„Utopische Bücher? Doch, die mag ich, aber nur schlechte. Das heißt, schlechte eigentlich nicht, eher unwahre. An Bord habe ich so etwas immer bei der Hand, um in freien Augenblicken zu lesen, auch wenn es nur ein paar Seiten mittendrin sind, und es dann beiseite zu legen. Mit den guten ist das eine ganz andere Sache, die lese ich ausschließlich auf der Erde." Der das sagt, muß es wissen: Raumpilot Pirx, Held des Erzählbandes „Die Jagd" von Stanislaw Lem; er kennt sich auf unserer Erde, im Weltall und auf anderen Planeten ebensogut aus wie in diversen Raumschiffen. Sechs Erzählungen sehr unterschiedlicher Gewichtigkeit und auch Form vereint der Band. Einmal arbeitet Pirx als Navigator, einmal als Testpilot, einmal ist er Kommandant eines Oldtimer-Raumschiffes, einmal ist er auf Patrouillenflug., im Weltraum ... Lem macht es dem Leser nicht schwer, für diesen Einzelgänger Sympathie zu empfinden.
Mit seiner schnoddrigen, manchmal fast schon zynischen Art kommentiert Pirx das Geschehen, wo es doch nicht selten um recht aufregende Vorgänge, sogar um Leben und Tod geht. Pirx ist recht abgebrüht, doch wie so oft bei solchen Typen entdeckt man hinter dem kalten Ton das Verwundbare dieses Astronauten.
Die gewichtigste und auch umfangreichste Erzählung dieses Bandes ist „Die Verhandlung". Pirx ist Kommandant einer Mannschaft, die aus Menschen und täuschend menschen-ähnlichen Robotern besteht. Diese Roboter sind so „echt", daß nur ein geübter Fachmann mit allerlei Tricks bzw. nach langer Beobachtung sie als Roboter entlarven kann — sogar bluten können sie! Da kommt zu dem ansonsten recht lockeren, humorvollen Ton des Buches eine gespenstische Komponente hinzu.
Stanislaw Lem erzählt uns von der Zukunft in erster Linie nur Wissenschaftlich-Technisches. Der an diesen Problemen nicht sonderlich interessierte Leser entdeckt sich bei der Lektüre dagegen immer wieder, wie er versucht, herauszubekommen, was von all unseren kleinen und großen Problemen, Sorgen und Nöten auch noch in der Zukunft ungelöst bleiben wird.

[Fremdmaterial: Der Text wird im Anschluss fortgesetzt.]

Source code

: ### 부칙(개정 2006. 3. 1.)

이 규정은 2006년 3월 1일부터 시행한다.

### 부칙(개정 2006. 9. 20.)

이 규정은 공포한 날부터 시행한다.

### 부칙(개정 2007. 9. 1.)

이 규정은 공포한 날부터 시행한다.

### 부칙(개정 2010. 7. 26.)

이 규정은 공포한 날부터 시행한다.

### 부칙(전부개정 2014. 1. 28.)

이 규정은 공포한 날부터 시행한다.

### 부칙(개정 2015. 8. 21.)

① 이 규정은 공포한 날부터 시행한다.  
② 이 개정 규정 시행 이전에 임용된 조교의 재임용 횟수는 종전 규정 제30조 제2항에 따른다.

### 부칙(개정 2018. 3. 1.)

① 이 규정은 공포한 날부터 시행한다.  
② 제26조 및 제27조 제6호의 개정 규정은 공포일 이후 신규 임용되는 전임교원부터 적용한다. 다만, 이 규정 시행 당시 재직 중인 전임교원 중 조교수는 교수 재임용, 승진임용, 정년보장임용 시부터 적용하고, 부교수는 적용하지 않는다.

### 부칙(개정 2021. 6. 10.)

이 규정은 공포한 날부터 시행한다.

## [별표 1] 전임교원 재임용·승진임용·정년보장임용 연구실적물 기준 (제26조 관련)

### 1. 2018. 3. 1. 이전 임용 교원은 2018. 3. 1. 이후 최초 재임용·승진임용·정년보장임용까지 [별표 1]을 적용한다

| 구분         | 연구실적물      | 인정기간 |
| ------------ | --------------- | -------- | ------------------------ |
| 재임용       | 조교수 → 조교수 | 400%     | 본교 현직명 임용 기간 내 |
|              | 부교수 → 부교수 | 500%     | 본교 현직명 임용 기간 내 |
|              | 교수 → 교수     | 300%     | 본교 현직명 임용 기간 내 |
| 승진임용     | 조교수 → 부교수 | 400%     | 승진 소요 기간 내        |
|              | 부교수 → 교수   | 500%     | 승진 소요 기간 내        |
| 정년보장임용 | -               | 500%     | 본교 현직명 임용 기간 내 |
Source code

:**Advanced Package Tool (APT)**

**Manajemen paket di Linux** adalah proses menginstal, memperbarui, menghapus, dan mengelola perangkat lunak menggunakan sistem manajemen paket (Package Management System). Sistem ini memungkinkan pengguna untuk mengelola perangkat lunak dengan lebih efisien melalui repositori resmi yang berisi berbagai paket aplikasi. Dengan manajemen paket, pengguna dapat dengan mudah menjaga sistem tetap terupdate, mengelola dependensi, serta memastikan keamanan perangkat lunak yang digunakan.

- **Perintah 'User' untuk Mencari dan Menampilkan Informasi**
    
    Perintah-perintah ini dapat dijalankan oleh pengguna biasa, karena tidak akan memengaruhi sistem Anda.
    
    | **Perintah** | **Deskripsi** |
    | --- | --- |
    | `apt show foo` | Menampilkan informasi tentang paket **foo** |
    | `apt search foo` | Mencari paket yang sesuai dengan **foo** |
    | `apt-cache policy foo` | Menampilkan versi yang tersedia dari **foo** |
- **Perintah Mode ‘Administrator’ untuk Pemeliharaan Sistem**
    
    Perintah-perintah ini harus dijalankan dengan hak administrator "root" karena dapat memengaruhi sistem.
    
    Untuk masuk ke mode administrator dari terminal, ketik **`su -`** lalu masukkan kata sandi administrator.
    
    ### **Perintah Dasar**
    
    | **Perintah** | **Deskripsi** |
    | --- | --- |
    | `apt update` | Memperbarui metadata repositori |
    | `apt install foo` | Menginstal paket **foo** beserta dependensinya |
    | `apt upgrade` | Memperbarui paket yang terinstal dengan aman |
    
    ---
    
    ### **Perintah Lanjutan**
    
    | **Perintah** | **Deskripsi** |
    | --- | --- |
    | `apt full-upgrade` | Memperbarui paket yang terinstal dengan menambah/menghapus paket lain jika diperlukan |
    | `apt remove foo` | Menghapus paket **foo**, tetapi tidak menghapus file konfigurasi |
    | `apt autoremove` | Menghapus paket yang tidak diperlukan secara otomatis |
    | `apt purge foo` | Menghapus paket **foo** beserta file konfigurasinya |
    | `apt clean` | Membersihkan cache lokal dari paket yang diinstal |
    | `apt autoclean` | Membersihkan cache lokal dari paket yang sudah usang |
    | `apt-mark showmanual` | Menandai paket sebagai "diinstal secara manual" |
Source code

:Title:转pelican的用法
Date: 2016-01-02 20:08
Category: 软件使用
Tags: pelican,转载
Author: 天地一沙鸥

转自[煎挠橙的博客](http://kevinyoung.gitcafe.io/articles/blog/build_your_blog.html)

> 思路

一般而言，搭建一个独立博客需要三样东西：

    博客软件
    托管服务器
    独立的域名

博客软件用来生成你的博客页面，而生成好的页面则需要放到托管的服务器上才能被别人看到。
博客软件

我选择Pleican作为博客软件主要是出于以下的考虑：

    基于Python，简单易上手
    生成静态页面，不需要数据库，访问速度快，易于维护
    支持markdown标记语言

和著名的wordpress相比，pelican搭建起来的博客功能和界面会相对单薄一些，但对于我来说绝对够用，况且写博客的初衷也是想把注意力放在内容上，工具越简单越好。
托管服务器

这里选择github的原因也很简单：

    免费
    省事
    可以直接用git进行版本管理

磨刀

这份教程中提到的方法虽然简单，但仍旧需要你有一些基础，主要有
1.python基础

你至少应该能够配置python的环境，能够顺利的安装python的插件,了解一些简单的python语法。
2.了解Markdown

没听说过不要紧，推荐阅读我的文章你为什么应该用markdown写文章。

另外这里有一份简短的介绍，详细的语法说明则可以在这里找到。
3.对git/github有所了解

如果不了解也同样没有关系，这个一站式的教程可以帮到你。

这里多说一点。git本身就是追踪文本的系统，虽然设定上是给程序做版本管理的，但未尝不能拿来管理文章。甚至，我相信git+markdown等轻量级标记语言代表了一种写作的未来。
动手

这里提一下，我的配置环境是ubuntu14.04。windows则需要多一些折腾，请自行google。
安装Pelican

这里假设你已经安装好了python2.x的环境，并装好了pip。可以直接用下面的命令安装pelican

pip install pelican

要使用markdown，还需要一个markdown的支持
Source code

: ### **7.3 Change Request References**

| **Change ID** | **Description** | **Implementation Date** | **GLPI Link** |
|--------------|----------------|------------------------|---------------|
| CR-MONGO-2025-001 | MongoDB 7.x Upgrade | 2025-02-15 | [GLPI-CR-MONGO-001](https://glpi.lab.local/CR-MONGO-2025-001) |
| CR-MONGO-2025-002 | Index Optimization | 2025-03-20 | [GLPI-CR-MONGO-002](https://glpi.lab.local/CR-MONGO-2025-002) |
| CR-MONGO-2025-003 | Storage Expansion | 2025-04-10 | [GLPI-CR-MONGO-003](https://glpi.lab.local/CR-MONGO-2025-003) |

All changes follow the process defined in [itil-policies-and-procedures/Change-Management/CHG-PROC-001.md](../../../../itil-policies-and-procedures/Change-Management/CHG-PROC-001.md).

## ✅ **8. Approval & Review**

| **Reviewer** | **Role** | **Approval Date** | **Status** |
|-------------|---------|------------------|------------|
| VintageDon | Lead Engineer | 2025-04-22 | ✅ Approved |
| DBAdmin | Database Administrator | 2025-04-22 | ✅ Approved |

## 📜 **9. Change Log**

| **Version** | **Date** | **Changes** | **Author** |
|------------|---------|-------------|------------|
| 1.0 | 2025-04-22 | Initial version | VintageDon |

Märchen für Erwachsene soll Lem diese Erzählungen aus ferner Zukunft genannt haben. Eine einleuchtende, sympathisch bescheidene Charakterisierung dieser Gattung Literatur, die immer .umfangreicher wird und auch immer mehr interessierte Leser findet. Da streitet man sich überall, wie man diesen Zweig der Literatur nennen soll, da verfassen Wissenschaftler lange Abhandlungen über die Spezifika und Wirkungsmöglichkeiten ... und da hat sich ein polnischer Schriftsteller mit beeindruckender Beständigkeit im literarischen Schaffen bereits zum Klassiker der Science Fiction entwickelt.
Ein Kompliment auch dem Gestalter des Schutzumschlages dieses Bandes, Carl Hoffmann. Eine schöneMischung aus astronomischer Zeichnung und Kandinsky. [m.h.]